■ **TASK REQUIREMENTS**: Please quote the lines below word for word, in the same order.

■ **Transcribed page contents**:
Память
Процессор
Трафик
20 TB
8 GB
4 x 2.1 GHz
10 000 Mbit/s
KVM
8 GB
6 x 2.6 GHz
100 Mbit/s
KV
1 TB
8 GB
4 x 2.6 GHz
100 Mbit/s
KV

■ **EXERCISE RESPONSE**:
Память
Процессор
Трафик
20 TB
8 GB
4 x 2.1 GHz
10 000 Mbit/s
KVM
8 GB
6 x 2.6 GHz
100 Mbit/s
KV
1 TB
8 GB
4 x 2.6 GHz
100 Mbit/s
KV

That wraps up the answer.